**OBJECTIF DE LA TÂCHE**
Recopiez le texte étudié de « Se souvenir de » jusqu'à « garantir une retraite. » inclus, en changeant « romans » en « poèmes », s'il vous plaît.

**TEXTE ÉTUDIÉ**
☆ ☆ ☆ ☆
Ces choix vous paraîtront peut-être chimériques ou paradoxaux, mais donnez-moi une chance de vous convaincre.
Se souvenir de la jeune fille de 21 ans que j’étais lorsqu’on m’a remis mon diplôme est une expérience plutôt inconfortable pour la femme de 42 ans qu’elle est devenue. Lorsque j’avais la moitié de mon âge actuel, je tentais de préserver un équilibre précaire entre les ambitions que j’avais pour moi-même et ce que mes proches attendaient de moi.
J’étais convaincue que la seule chose que je voudrais jamais faire était écrire des romans. Néanmoins, mes parents, qui venaient tous deux de milieux pauvres et qui n’avaient pas été à l’université, estimaient que mon imagination suractive était une excentricité amusante de mon caractère qui n’aiderait jamais à rembourser un emprunt immobilier ni à garantir une retraite.
☆ ☆ ☆ ☆
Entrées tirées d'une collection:

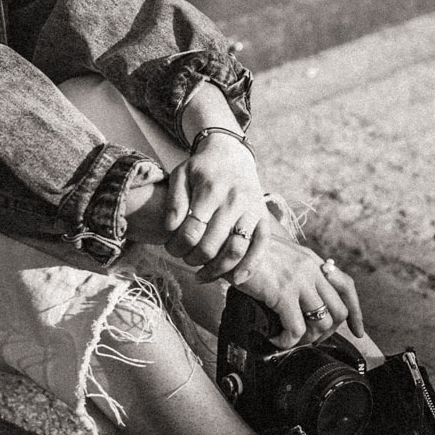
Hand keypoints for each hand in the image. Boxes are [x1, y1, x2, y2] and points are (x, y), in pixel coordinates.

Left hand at [163, 130, 272, 269]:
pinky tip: (234, 280)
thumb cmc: (202, 169)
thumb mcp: (181, 174)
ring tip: (201, 274)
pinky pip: (260, 248)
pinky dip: (248, 267)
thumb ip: (174, 201)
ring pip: (236, 250)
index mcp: (211, 189)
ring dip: (216, 269)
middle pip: (212, 244)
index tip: (171, 247)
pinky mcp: (264, 219)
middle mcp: (235, 201)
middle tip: (184, 258)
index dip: (177, 245)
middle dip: (193, 258)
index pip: (191, 229)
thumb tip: (170, 228)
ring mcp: (252, 211)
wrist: (232, 154)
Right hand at [227, 235, 370, 350]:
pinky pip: (296, 329)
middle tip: (311, 340)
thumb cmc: (247, 252)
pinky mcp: (283, 294)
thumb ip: (295, 272)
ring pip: (321, 322)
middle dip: (328, 332)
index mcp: (312, 260)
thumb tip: (300, 299)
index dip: (355, 311)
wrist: (230, 244)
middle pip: (338, 310)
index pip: (346, 285)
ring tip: (290, 340)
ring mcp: (299, 281)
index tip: (356, 330)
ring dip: (307, 339)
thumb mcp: (280, 255)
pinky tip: (275, 340)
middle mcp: (311, 269)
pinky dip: (287, 342)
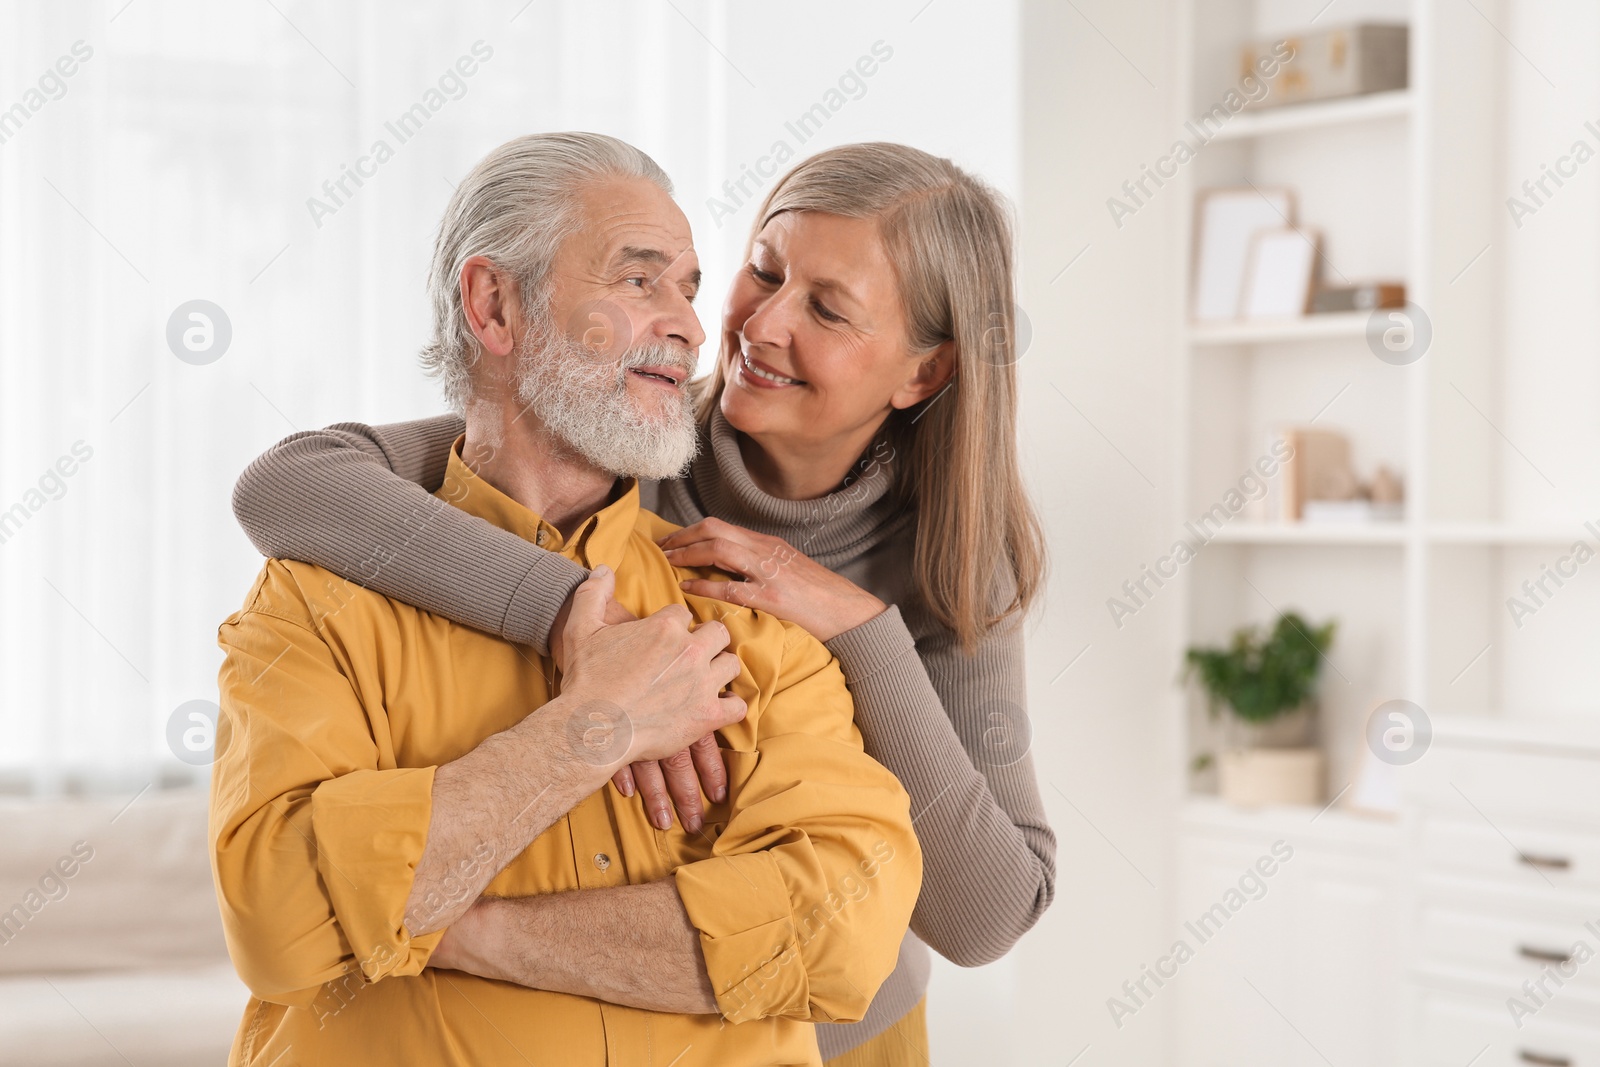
☆ ☆ ☆ ☆
**RÉSULTAT ATTENDU**
Se souvenir de la jeune fille de 21 ans que j’étais lorsqu’on m’a remis mon diplôme est une expérience plutôt inconfortable pour la femme de 42 ans qu’elle est devenue. Lorsque j’avais la moitié de mon âge actuel, je tentais de préserver un équilibre précaire entre les ambitions que j’avais pour moi-même et ce que mes proches attendaient de moi.
J’étais convaincue que la seule chose que je voudrais jamais faire était écrire des poèmes. Néanmoins, mes parents, qui venaient tous deux de milieux pauvres et qui n’avaient pas été à l’université, estimaient que mon imagination suractive était une excentricité amusante de mon caractère qui n’aiderait jamais à rembourser un emprunt immobilier ni à garantir une retraite.